# Change server from IP adress to name?



## Darkfox3393 (Jan 4, 2006)

Hello!
I am using Abyss Web server and windows 98se. I was wondering if there was a way for me to use a name instead of my IP adress as my website URL. Or at east a cover to let people connect to my IP adress through a name. Is this possible? Let me know if more information is needed.


----------



## DumberDrummer (Oct 27, 2003)

yes, you can go to dyndns.org and sign up for a subdomain there. 

You can point it at your IP address, and even get a program to update it automatically if its not a static IP. 

For instance, you could get darkfox.dyndns.org, and then when someone types that in the address bar, it will connect to your IP, and thus your webserver.


----------



## Darkfox3393 (Jan 4, 2006)

Hmm... ok. But no way to make it a custom URL such as darkfox.fire or along those lines? 

Thanks for the help though. I will be using the information you provided.

Oh and erm...I know everyone hates it when poeple say this, but I would prefer it to be free. Heh. Thanks again.


----------



## DumberDrummer (Oct 27, 2003)

Dyndns.org is free...

there is the option to get a domain name that does the same thing, but that costs money. (Around 10 bucks a year.) If you got a domain name, you could use zoneedit.com to point to your server.

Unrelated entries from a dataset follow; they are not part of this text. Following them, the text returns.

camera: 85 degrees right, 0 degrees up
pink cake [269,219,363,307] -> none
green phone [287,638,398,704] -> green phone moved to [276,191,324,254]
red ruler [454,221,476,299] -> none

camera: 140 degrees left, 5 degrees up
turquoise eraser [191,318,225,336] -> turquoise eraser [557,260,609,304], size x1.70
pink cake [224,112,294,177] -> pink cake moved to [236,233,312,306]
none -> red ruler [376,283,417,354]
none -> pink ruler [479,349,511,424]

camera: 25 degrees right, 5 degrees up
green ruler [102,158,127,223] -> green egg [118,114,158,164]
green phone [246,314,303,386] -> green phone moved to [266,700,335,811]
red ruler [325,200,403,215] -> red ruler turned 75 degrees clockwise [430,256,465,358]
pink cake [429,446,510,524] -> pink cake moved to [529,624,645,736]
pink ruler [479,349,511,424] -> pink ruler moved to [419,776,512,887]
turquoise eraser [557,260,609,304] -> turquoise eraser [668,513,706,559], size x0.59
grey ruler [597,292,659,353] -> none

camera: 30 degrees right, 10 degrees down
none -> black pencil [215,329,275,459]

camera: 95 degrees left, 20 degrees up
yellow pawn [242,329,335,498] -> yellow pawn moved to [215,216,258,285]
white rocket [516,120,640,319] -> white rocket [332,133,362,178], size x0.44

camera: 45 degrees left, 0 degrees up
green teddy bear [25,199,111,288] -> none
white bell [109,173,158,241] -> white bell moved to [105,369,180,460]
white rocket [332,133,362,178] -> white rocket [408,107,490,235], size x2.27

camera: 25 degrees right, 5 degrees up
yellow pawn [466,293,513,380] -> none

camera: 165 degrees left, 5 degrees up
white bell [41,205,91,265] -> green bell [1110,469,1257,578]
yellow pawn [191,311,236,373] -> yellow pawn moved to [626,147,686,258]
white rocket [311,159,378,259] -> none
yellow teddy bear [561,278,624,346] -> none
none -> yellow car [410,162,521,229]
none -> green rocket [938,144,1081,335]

I would go with the free dyndns service though.


----------



## Darkfox3393 (Jan 4, 2006)

Ah it is free (sorry hadn't checked it out thoroughly). Ok well it'll work. I used selfip.com. Some of the available free subs seemed....odd. heh. Thanks for the help though. Solved my problem. .


----------



## DumberDrummer (Oct 27, 2003)

Glad to be of assistance. Just come on back if you need help with anything else... it gets lonely in this part of the forum sometimes :grin:


----------